Woran denken wir Deutsche, wenn von Deutschland die Rede ist? Eine schriftliche Befragung, z.B. hier und jetzt, würde sicherlich zeigen: Die Antworten sind sehr mannigfaltig und reichen von Land und Leuten auf Sylt und in Berchtesgaden, in Cottbus und Aachen, über Sprache und Symbole, über Kultur und Geschichte, Politik und Staat, Recht und Philosophie bis hin zu Wirtschaft und Industrie, made in Germany, Sport und Spaß.
Der vorliegende Beitrag beschränkt sich auf Verfassung und Geschichte, Geschichte, so weit sie die Besonderheiten der Verfassung verständlich macht.

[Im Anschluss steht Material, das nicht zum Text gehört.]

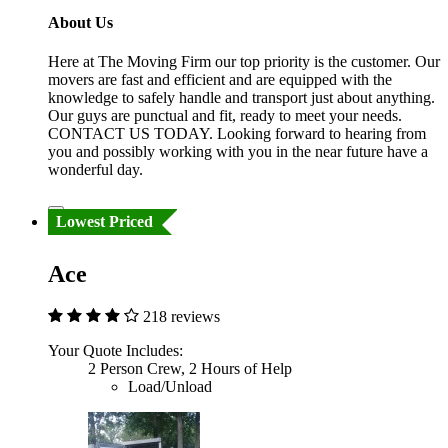
About Us
Here at The Moving Firm our top priority is the customer. Our
movers are fast and efficient and are equipped with the
knowledge to safely handle and transport just about anything.
Our guys are punctual and fit, ready to meet your needs.
CONTACT US TODAY. Looking forward to hearing from
you and possibly working with you in the near future have a
wonderful day.
Lowest Priced
Ace
218 reviews
Your Quote Includes:
2 Person Crew, 2 Hours of Help
Load/Unload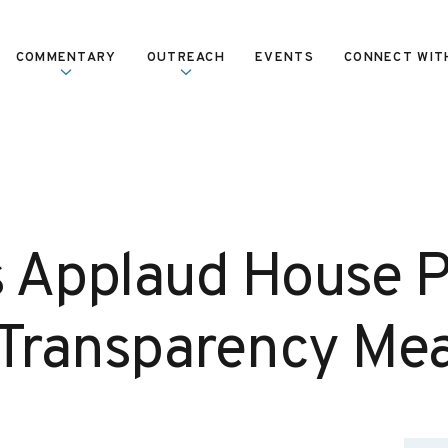
COMMENTARY
OUTREACH
EVENTS
CONNECT WIT
 Applaud House 
 Transparency Me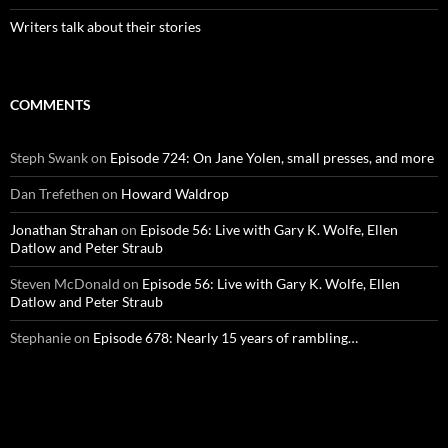
Writers talk about their stories
COMMENTS
Steph Swank
on
Episode 724: On Jane Yolen, small presses, and more
Dan Trefethen
on
Howard Waldrop
Jonathan Strahan
on
Episode 56: Live with Gary K. Wolfe, Ellen
Datlow and Peter Straub
Steven McDonald
on
Episode 56: Live with Gary K. Wolfe, Ellen
Datlow and Peter Straub
Stephanie
on
Episode 678: Nearly 15 years of rambling…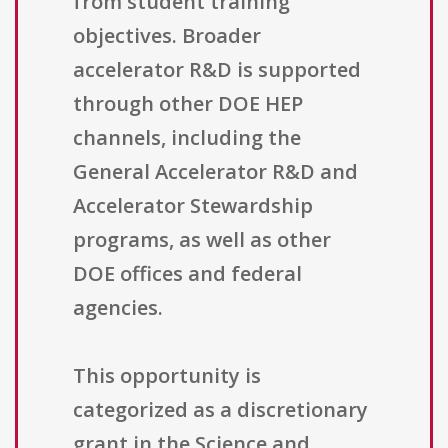
from student training
objectives. Broader
accelerator R&D is supported
through other DOE HEP
channels, including the
General Accelerator R&D and
Accelerator Stewardship
programs, as well as other
DOE offices and federal
agencies.
This opportunity is
categorized as a discretionary
grant in the Science and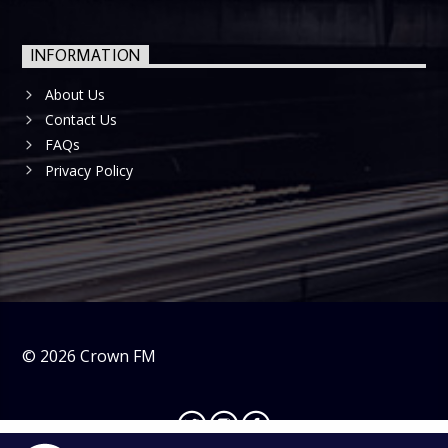
INFORMATION
About Us
Contact Us
FAQs
Privacy Policy
©
2026
Crown FM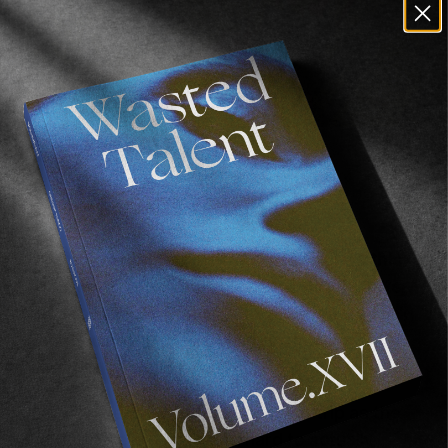
Dav, you’re credited as the sole filmer on this
film, yet there still is some great water shots,
some of them being on 16mm. Can you speak
about how you balance things on the ground
when you’re alone shooting?
Dav Fox:
Yeah, it was tricky on that trip as the
waves there are fickle and hard to actually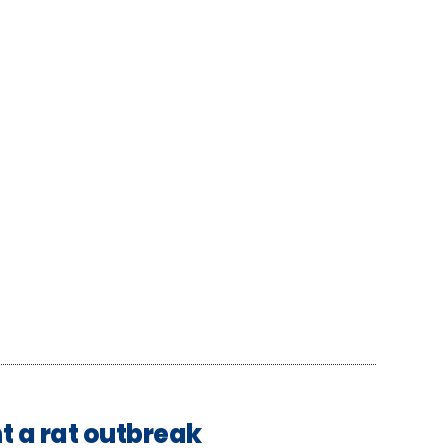
t a rat outbreak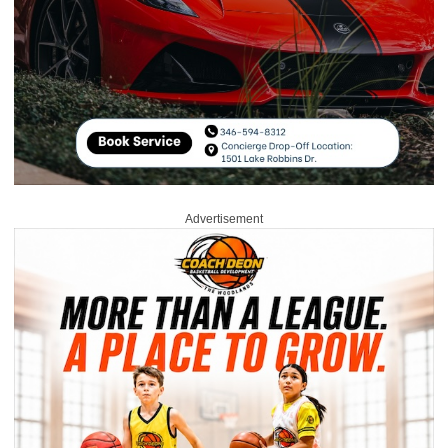
Advertisement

„Eingedenk seiner mehr als tausendjährigen Geschichte“ hat sich, wie es in der Präambel heißt, das Bayerische Volk seine Verfassung gegeben. Auch die deutsche Geschichte reicht über tausend Jahre zurück. Deutschland wurde im 10. Jahrhundert nach der Dreiteilung des Karolingerreiches der Verband der Franken, Sachsen, Schwaben und Bayern. Im 11. Jahrhundert erhielt dieses „Ostfränkische Reich“ die Bezeichnung Regnum Teutonicum. Doch die Landesherren und die Städte erstarkten. Das Reich verlor im Laufe der Jahrhunderte an Bedeutung. In den Wirren der Napoleonischen Kriege legte der besiegte Kaiser Franz von Österreich die römisch-deutsche Kaiserkrone nieder.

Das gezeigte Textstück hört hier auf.